(Beginning of DATA UNDER STUDY)

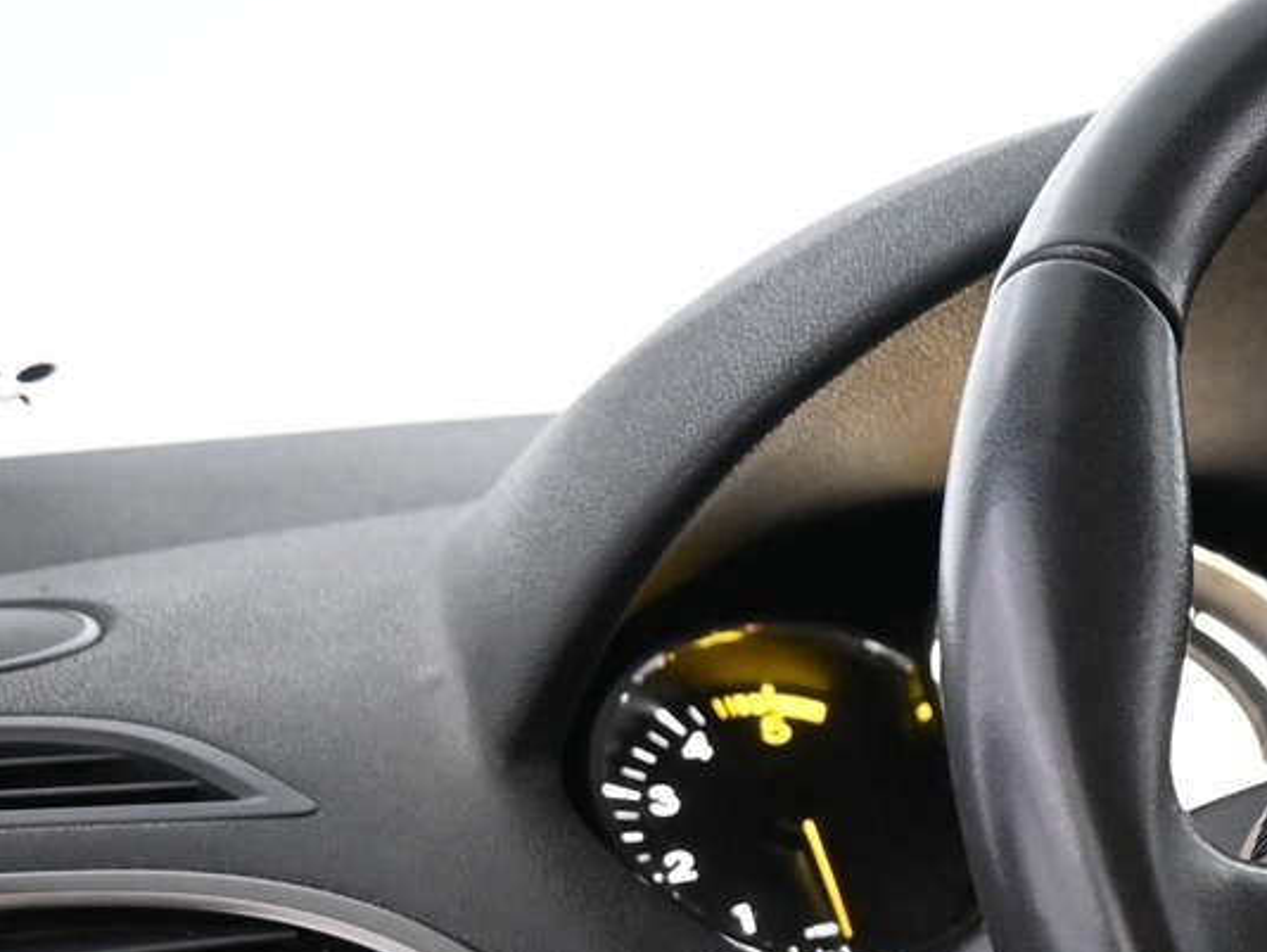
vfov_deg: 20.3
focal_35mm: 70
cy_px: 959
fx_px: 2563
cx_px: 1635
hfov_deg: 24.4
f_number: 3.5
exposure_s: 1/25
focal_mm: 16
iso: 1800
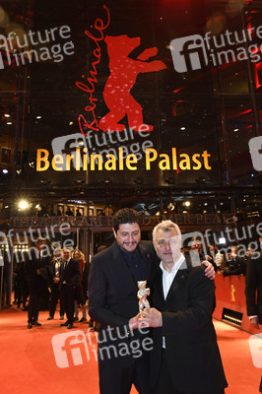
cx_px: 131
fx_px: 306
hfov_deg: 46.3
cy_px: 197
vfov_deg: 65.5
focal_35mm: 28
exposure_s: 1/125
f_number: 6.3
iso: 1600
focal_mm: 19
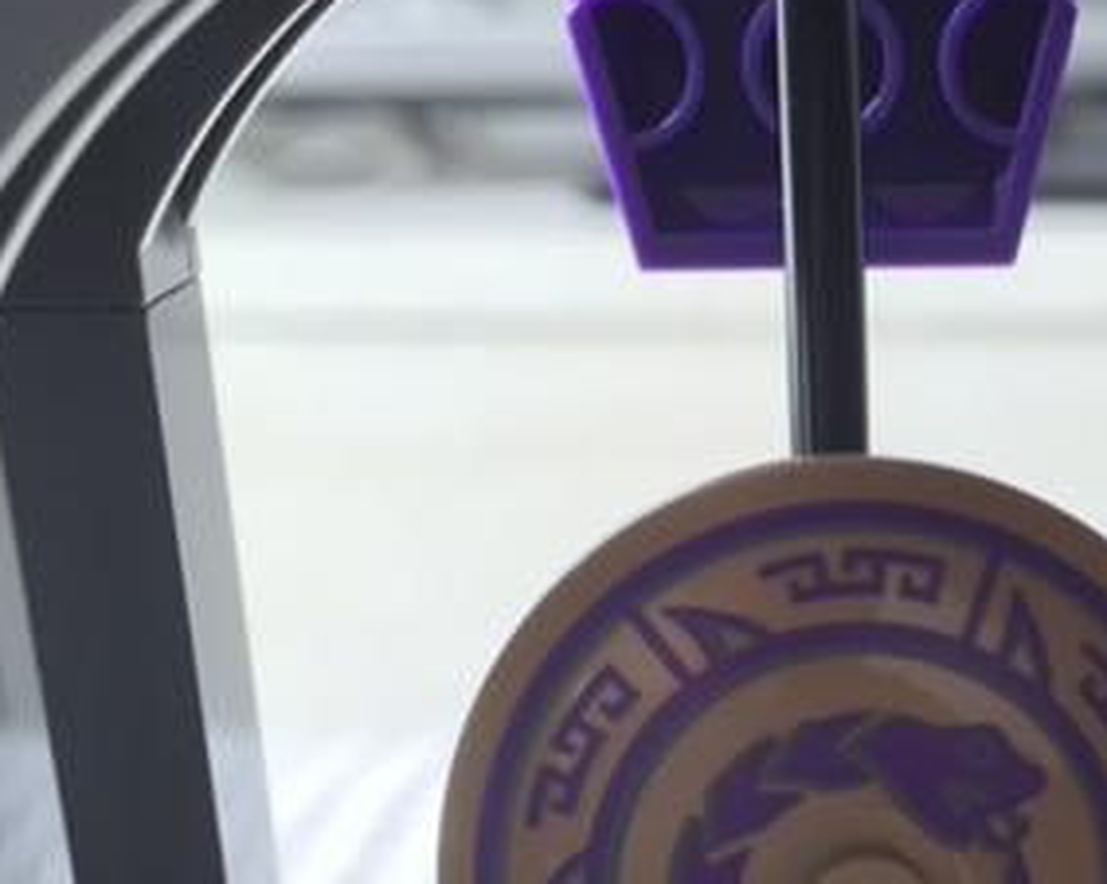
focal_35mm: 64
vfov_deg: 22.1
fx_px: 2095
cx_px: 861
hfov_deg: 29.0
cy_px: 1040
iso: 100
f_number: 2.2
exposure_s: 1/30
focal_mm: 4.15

(End of DATA UNDER STUDY)
(Beginning of DATA UNDER STUDY)

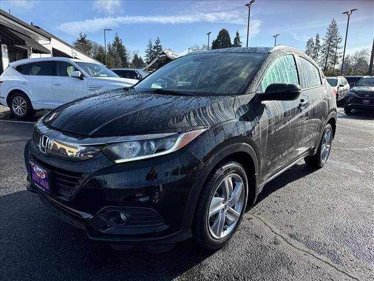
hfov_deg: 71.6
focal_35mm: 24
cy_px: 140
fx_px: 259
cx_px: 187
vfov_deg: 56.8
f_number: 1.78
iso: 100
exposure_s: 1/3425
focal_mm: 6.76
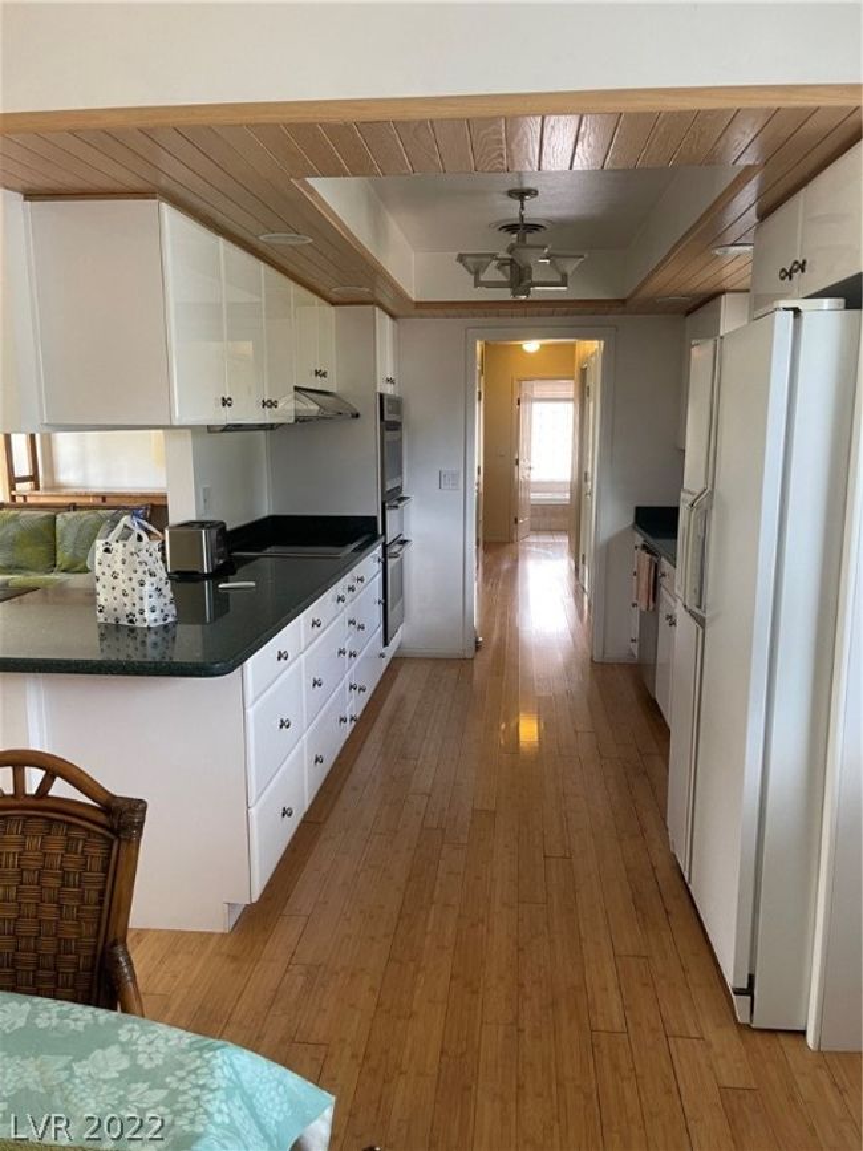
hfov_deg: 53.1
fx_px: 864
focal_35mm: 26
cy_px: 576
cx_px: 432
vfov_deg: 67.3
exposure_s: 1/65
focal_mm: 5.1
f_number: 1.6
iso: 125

(End of DATA UNDER STUDY)

• **YOUR INSTRUCTIONS**:
Beginning at the line above that contains "vfov_deg: 20.3", repeat each line exactly through the one that contains "focal_mm: 4.15", and leave out the pictures.

• **ANSWER TO THIS PROBLEM**:
vfov_deg: 20.3
focal_35mm: 70
cy_px: 959
fx_px: 2563
cx_px: 1635
hfov_deg: 24.4
f_number: 3.5
exposure_s: 1/25
focal_mm: 16
iso: 1800
cx_px: 131
fx_px: 306
hfov_deg: 46.3
cy_px: 197
vfov_deg: 65.5
focal_35mm: 28
exposure_s: 1/125
f_number: 6.3
iso: 1600
focal_mm: 19
focal_35mm: 64
vfov_deg: 22.1
fx_px: 2095
cx_px: 861
hfov_deg: 29.0
cy_px: 1040
iso: 100
f_number: 2.2
exposure_s: 1/30
focal_mm: 4.15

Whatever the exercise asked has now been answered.